Find the word "that" in the listing, and copy out each line where it turns up.

- Data:
=== Section Start ===
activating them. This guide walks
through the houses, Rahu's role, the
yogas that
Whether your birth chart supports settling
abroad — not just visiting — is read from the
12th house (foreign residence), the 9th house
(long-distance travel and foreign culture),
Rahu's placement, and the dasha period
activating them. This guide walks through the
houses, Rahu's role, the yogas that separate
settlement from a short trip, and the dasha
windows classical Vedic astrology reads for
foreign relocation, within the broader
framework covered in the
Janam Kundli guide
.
=== Section End ===
- Problem solution:
yogas that
houses, Rahu's role, the yogas that separate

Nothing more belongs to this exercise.